-- Records for the task follows --
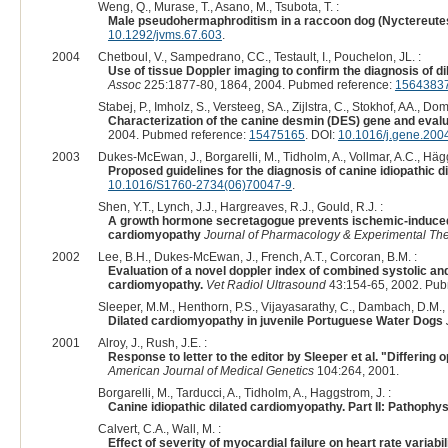
Weng, Q., Murase, T., Asano, M., Tsubota, T. :
Male pseudohermaphroditism in a raccoon dog (Nyctereute
10.1292/jvms.67.603
.
2004
Chetboul, V., Sampedrano, CC., Testault, I., Pouchelon, JL. :
Use of tissue Doppler imaging to confirm the diagnosis of d
Assoc
225:1877-80, 1864, 2004. Pubmed reference:
1564383
Stabej, P., Imholz, S., Versteeg, SA., Zijlstra, C., Stokhof, AA., Do
Characterization of the canine desmin (DES) gene and evalu
2004. Pubmed reference:
15475165
. DOI:
10.1016/j.gene.200
2003
Dukes-McEwan, J., Borgarelli, M., Tidholm, A., Vollmar, A.C., Hägg
Proposed guidelines for the diagnosis of canine idiopathic 
10.1016/S1760-2734(06)70047-9
.
Shen, Y.T., Lynch, J.J., Hargreaves, R.J., Gould, R.J. :
A growth hormone secretagogue prevents ischemic-induced m
cardiomyopathy
Journal of Pharmacology & Experimental The
2002
Lee, B.H., Dukes-McEwan, J., French, A.T., Corcoran, B.M. :
Evaluation of a novel doppler index of combined systolic an
cardiomyopathy.
Vet Radiol Ultrasound
43:154-65, 2002. Pub
Sleeper, M.M., Henthorn, P.S., Vijayasarathy, C., Dambach, D.M., Bo
Dilated cardiomyopathy in juvenile Portuguese Water Dogs
2001
Alroy, J., Rush, J.E. :
Response to letter to the editor by Sleeper et al. "Differin
American Journal of Medical Genetics
104:264, 2001.
Borgarelli, M., Tarducci, A., Tidholm, A., Haggstrom, J. :
Canine idiopathic dilated cardiomyopathy. Part II: Pathophy
Calvert, C.A., Wall, M. :
Effect of severity of myocardial failure on heart rate varia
-- Records for the task concluded --
# [What this task involves]
The response should consist of the lines above from the first through the one containing "Dilated cardiomyopathy in", transcribed exactly, with every picture left out.

# [Result below]
Weng, Q., Murase, T., Asano, M., Tsubota, T. :
Male pseudohermaphroditism in a raccoon dog (Nyctereute
10.1292/jvms.67.603
.
2004
Chetboul, V., Sampedrano, CC., Testault, I., Pouchelon, JL. :
Use of tissue Doppler imaging to confirm the diagnosis of d
Assoc
225:1877-80, 1864, 2004. Pubmed reference:
1564383
Stabej, P., Imholz, S., Versteeg, SA., Zijlstra, C., Stokhof, AA., Do
Characterization of the canine desmin (DES) gene and evalu
2004. Pubmed reference:
15475165
. DOI:
10.1016/j.gene.200
2003
Dukes-McEwan, J., Borgarelli, M., Tidholm, A., Vollmar, A.C., Hägg
Proposed guidelines for the diagnosis of canine idiopathic 
10.1016/S1760-2734(06)70047-9
.
Shen, Y.T., Lynch, J.J., Hargreaves, R.J., Gould, R.J. :
A growth hormone secretagogue prevents ischemic-induced m
cardiomyopathy
Journal of Pharmacology & Experimental The
2002
Lee, B.H., Dukes-McEwan, J., French, A.T., Corcoran, B.M. :
Evaluation of a novel doppler index of combined systolic an
cardiomyopathy.
Vet Radiol Ultrasound
43:154-65, 2002. Pub
Sleeper, M.M., Henthorn, P.S., Vijayasarathy, C., Dambach, D.M., Bo
Dilated cardiomyopathy in juvenile Portuguese Water Dogs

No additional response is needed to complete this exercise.